RAISED LETTERING AND DESIGNS: These increase the value and the appeal of old bottles.

INSULATORS

Telephone and telegraph wires have been strung from glass insulators—to prevent current leakage—almost from the time the wires were invented (telegraph insulators date back to 1844 or 1845, and telephone insulators to 1876).

Like bottles, glass insulators come in a variety of colors and shapes. You may find them in blue, deep green, or aqua-green glass, sun-colored amethyst, white milk glass and—if you're lucky—even in carnival or cranberry glass.

The bell-shaped glasses were molded in a variety of sizes and shapes. Some have inner "skirts", while others have just the outer bell. Some feature sharp or rounded drop-points on the bottom—meant to cause moisture to drip to the ground instead of seeping inside the glass—and others have smooth bottoms.

The value of insulators—like bottles—depends on age, scarcity, color and beauty.
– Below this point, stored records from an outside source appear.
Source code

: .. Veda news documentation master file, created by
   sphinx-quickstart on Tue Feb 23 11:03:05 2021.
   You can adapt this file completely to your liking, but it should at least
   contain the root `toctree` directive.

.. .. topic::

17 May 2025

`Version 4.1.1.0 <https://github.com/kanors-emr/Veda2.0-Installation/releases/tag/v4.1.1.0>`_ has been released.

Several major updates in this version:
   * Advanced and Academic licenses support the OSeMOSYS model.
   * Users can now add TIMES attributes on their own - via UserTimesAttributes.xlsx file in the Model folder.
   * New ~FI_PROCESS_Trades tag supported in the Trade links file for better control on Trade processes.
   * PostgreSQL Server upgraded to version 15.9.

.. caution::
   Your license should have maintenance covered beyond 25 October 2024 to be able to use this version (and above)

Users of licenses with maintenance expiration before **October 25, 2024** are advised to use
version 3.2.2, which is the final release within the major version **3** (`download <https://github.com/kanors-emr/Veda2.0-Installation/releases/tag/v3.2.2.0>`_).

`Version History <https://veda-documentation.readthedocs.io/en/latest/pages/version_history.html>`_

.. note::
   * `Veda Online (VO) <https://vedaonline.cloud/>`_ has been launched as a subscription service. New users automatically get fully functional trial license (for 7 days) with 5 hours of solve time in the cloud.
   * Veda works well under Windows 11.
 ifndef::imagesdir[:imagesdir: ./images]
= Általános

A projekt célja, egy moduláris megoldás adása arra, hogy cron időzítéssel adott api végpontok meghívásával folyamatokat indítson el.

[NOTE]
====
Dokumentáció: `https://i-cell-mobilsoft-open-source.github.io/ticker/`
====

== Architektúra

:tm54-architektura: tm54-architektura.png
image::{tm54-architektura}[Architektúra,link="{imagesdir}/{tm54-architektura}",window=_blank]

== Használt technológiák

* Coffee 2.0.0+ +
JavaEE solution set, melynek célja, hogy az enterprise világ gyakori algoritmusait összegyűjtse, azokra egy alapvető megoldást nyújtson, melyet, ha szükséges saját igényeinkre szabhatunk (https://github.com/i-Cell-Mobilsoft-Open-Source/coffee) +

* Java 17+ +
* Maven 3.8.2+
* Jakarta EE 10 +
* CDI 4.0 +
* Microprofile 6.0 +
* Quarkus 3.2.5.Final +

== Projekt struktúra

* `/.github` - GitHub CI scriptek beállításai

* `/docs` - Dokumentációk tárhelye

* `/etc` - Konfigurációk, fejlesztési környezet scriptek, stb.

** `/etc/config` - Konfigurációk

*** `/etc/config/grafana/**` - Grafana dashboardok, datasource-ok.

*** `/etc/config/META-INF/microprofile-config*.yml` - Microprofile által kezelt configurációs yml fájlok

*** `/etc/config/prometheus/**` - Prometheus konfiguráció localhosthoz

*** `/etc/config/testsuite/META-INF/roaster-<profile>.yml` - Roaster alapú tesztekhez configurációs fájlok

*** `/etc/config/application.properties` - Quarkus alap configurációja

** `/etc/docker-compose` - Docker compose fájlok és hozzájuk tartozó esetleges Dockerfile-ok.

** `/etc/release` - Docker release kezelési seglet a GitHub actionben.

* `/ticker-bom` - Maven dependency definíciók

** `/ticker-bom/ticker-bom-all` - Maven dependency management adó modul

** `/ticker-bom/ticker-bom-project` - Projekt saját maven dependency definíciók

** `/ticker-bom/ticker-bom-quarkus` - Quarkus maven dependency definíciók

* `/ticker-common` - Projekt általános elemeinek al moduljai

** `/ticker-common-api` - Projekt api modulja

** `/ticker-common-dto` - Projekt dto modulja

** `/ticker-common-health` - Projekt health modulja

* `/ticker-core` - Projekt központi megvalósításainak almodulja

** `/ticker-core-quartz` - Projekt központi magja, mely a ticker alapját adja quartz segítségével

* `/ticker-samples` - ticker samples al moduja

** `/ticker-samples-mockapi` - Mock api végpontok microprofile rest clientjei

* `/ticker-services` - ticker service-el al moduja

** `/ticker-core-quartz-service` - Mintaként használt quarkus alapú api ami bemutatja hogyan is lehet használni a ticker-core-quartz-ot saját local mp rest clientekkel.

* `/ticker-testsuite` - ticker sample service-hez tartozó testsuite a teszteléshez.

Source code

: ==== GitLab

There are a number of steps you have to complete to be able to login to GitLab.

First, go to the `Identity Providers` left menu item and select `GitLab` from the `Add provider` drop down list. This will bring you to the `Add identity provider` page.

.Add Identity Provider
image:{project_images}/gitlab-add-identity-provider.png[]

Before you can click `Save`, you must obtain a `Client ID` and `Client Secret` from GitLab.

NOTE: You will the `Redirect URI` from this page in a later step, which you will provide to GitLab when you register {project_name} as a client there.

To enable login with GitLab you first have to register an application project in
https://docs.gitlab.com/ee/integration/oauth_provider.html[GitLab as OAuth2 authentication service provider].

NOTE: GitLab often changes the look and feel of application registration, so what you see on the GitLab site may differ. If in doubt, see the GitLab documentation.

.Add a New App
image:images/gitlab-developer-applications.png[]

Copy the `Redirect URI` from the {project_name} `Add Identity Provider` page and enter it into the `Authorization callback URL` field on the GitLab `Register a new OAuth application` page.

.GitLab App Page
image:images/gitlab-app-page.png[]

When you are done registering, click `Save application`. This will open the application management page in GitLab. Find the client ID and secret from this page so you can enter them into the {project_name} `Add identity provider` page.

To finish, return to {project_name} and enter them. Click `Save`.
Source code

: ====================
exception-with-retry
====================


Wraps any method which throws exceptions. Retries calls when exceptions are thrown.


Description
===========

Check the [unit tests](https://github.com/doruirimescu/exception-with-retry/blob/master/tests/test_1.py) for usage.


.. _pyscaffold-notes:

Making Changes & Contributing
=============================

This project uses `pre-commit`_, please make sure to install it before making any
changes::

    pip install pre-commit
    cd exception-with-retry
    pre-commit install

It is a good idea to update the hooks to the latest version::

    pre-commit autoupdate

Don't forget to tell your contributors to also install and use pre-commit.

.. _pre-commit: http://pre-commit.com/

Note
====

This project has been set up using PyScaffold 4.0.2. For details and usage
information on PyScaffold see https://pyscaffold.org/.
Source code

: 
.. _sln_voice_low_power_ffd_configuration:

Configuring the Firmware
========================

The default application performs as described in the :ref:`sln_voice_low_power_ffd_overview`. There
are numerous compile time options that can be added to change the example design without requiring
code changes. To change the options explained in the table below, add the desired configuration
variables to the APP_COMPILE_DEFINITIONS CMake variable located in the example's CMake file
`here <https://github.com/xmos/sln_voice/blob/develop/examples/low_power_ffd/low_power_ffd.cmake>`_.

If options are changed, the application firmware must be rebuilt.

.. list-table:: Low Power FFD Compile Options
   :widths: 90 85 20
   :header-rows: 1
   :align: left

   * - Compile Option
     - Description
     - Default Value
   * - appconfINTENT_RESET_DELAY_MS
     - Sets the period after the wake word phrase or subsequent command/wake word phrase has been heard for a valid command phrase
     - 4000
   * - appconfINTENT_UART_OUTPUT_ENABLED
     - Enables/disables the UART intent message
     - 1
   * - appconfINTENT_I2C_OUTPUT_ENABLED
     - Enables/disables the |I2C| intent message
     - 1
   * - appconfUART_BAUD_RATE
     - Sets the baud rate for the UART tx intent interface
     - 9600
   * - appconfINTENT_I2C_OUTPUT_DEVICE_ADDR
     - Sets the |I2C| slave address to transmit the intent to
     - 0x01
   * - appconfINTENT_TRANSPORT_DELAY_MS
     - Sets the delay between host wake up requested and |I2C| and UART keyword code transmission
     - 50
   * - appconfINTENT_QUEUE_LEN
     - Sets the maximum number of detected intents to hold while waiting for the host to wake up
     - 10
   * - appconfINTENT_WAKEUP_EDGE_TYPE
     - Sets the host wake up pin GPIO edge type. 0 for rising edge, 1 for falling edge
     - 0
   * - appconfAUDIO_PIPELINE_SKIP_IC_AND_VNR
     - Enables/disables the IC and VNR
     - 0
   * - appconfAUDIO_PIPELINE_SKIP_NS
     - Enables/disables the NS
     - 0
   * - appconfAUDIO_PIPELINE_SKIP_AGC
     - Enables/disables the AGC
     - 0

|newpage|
Values range from $2 or $3 for the more common insulators to the rare types that bring $25, $35 or more.

You're not likely to find these insulators in dumps because they were usually dropped along the lines when they were replaced. In many cases, the entire wire was abandoned and the insulators are still on the old unused lines along poles or buildings.

BARBED WIRE

Joseph Glidden, an Illinois settler, first saw the need for lightweight fencing and—with his wife's help—used a farm kitchen coffee mill to fasten bits of twisted metal to a long strand of wire.

The use of barbed wire then grew rapidly and the fencing played a bloody role in the cattleman-farmer range wars which raged throughout the late 1800's. Today, the history and many variations of the fencing fascinate collectors who buy 18-inch "sticks" of the old wire.